Selecting the appropriate accounting system is personal for each taxpayer and
they should consider both tax requirements and business needs when deciding on
the appropriate system. Whatever system a taxpayer selects for its bookkeeping
and accounting purposes, that system must maintain an audit trail. That means
that an independent person should be able to trace all items of information
contained on the company’s financial statements and Tax Return from source to
destination.
An appropriate
accounting and record keeping system will allow the taxpayer or an independent
person to identify all the individual transactions that comprise an amount
reported in the financial statements or on the Income Tax Return.
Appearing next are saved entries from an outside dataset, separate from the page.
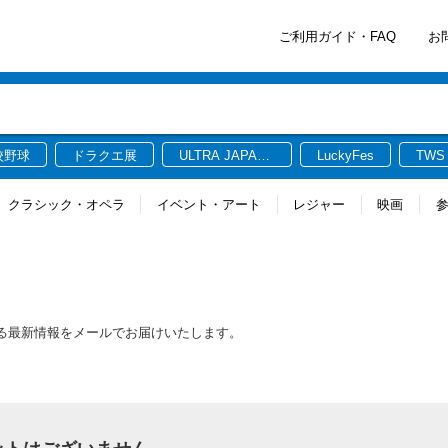
ご利用ガイド・FAQ
お
校野球
ドラクエ展
ULTRA JAPAN
LuckyFes
TWS
2026
クラシック・オペラ
イベント・アート
レジャー
映画
に関連する最新情報をメールでお届けいたします。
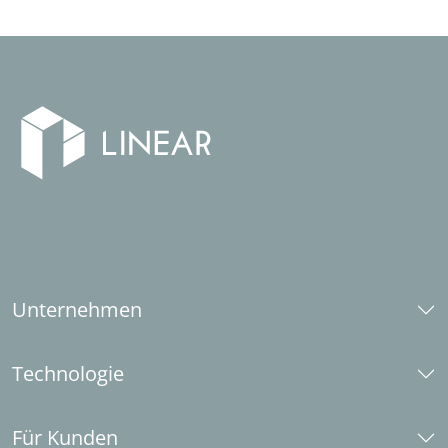
Unternehmen
Über uns
Technologie
Karriere
Social Responsibility
CAD-Plattformen
Industriepartner
Für Kunden
LINEAR aktuell (Zeitschrift)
In addition,
it will allow the taxpayer to locate all the supporting documents for any of
those transactions, such as an invoice, voucher, cheque, purchase order, bank
debit or credit, written agreement or some other document or combination of documents.
The user will be able to determine where any particular individual transaction,
such as a cheque, debit memo or invoice, has been reported in the financial
statements or on the Income Tax Return. If an audit trail does not exist, it
will be difficult for the taxpayer to support the financial statements and the
Tax Return. This could result in deductions being disallowed or an assessment
that is based on best judgments rather than based on the financial statements.